One of my excellent former PhD students (Teddy Reynolds, now at the University of Central Florida) conducted research on how Facebook was used by the English Defence League as a tool for organisation and persuasion. The findings – based on reviewing tens of thousands of posts using software he designed himself – are fascinating. What became clear was that active radicalisers – that is, EDL members and supporters who purposively used Facebook to promote their message and discipline the ‘troops’ – amounted to a tiny proportion of people. As Ted discovered, only five percent of those who liked the EDL page took the time to write a comment. And of that five percent, thirty-five percent posted something once and never came back. (Ted’s thesis is online). Rather than a tool of mass radicalization, the internet is a more complex space. Certainly, it is a gateway to radicalization for some, but it also a tool for conformity, monitoring and counter-radicalisation. A Parliamentary Committee worth its salt would have been able to reflect this of it had been bothered to consult actual research.

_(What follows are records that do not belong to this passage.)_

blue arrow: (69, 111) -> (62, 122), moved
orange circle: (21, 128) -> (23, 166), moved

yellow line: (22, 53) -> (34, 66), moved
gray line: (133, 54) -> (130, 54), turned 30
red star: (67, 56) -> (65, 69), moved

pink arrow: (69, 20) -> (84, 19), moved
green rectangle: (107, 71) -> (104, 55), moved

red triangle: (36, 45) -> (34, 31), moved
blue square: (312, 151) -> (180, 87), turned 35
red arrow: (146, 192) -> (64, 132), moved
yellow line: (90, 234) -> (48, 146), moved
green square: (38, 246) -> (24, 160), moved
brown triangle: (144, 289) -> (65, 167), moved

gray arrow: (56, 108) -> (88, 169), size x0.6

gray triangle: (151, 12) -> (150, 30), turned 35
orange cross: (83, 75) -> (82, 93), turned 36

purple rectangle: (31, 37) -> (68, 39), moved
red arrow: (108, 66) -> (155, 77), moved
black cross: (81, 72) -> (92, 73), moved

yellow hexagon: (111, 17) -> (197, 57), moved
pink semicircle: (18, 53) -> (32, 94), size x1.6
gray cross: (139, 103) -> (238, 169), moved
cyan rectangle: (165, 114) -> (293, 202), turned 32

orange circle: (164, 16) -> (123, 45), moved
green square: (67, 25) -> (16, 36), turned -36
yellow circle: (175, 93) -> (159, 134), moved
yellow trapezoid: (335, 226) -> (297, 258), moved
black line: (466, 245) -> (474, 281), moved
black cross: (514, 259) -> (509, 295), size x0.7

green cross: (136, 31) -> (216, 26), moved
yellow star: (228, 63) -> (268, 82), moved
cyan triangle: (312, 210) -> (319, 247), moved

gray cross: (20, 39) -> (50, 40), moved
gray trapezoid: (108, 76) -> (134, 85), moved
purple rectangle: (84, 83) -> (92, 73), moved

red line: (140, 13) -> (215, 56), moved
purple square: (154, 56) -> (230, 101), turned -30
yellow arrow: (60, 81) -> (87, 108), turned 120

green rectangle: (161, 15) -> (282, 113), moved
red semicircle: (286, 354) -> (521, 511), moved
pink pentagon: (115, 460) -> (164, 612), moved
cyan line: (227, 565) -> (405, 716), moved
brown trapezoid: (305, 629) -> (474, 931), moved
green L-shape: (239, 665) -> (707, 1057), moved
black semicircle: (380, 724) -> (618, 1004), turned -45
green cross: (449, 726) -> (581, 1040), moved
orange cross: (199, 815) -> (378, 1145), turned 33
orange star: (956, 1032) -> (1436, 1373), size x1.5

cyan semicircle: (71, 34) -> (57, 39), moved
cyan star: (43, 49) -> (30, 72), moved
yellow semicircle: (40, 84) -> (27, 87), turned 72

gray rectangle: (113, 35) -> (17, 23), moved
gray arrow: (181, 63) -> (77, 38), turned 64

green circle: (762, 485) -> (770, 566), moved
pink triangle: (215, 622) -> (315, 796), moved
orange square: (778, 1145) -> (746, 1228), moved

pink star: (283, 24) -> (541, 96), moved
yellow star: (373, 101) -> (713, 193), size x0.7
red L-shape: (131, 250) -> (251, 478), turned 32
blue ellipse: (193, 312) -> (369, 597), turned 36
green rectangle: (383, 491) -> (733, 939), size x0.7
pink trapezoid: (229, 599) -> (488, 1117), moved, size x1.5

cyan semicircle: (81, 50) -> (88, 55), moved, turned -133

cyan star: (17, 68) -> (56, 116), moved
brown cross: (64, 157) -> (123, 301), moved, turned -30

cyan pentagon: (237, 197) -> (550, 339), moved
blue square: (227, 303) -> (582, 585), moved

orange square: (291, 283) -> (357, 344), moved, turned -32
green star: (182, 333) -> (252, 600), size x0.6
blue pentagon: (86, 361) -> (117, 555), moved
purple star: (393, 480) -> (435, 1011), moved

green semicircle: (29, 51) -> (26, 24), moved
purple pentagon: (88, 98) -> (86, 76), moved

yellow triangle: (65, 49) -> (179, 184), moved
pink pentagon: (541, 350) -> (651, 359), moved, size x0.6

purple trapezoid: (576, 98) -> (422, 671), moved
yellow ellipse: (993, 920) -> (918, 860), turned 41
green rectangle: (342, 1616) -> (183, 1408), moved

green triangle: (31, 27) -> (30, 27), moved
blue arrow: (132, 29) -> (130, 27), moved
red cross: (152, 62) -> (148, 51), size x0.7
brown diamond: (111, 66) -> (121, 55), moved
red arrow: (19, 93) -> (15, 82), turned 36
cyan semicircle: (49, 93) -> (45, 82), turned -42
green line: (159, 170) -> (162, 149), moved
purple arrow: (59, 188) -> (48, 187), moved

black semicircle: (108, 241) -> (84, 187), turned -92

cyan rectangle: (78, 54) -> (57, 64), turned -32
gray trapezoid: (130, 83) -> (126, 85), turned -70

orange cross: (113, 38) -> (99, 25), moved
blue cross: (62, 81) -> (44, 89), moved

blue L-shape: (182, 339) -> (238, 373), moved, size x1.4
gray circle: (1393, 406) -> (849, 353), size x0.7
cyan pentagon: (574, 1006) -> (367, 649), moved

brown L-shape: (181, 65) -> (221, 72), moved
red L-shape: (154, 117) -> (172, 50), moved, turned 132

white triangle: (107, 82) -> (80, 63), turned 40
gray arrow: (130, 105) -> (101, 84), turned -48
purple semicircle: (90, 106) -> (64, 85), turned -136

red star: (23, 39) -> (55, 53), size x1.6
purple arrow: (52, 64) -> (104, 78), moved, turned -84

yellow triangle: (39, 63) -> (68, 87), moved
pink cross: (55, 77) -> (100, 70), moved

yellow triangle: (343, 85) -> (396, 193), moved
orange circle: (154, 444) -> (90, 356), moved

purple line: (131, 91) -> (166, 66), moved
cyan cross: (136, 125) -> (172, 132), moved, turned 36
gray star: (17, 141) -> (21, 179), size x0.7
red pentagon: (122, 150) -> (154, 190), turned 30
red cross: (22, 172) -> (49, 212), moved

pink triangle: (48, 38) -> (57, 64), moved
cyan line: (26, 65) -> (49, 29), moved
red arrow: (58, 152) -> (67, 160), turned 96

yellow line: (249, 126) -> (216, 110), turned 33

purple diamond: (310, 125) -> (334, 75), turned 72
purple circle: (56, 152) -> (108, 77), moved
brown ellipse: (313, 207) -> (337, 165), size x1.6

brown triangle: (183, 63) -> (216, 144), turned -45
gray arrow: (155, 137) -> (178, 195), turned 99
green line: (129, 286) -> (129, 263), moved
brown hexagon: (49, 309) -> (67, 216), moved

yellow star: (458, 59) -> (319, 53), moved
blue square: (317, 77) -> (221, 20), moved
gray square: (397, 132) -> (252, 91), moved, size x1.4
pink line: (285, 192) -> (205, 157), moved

Given the retreat from evidence by some political leaders, news sources and others, it is worth reasserting the social purpose of Universities and others engaged in research. Perhaps we need to have another Enlightenment in which the importance of research and evidence can be re-asserted. One of the notable aspects of the Enlightenment was the sense of excitement and of the possible. If we look around at the funding competitions on offer from the British Government (and indeed the EU), it is notable that they are reactionary and often emphasise security and stability. The British Academy, for example, has just launched a scheme entitled ‘Tackling the UK’s international challenges’ (those bloody foreigners creating difficulties once again!) while the Research Councils UK have come together to launch a ‘global challenges’ scheme that is very much about implementing the sustainable development goals. The room for dissenting and truly innovative research seems to have shrunk.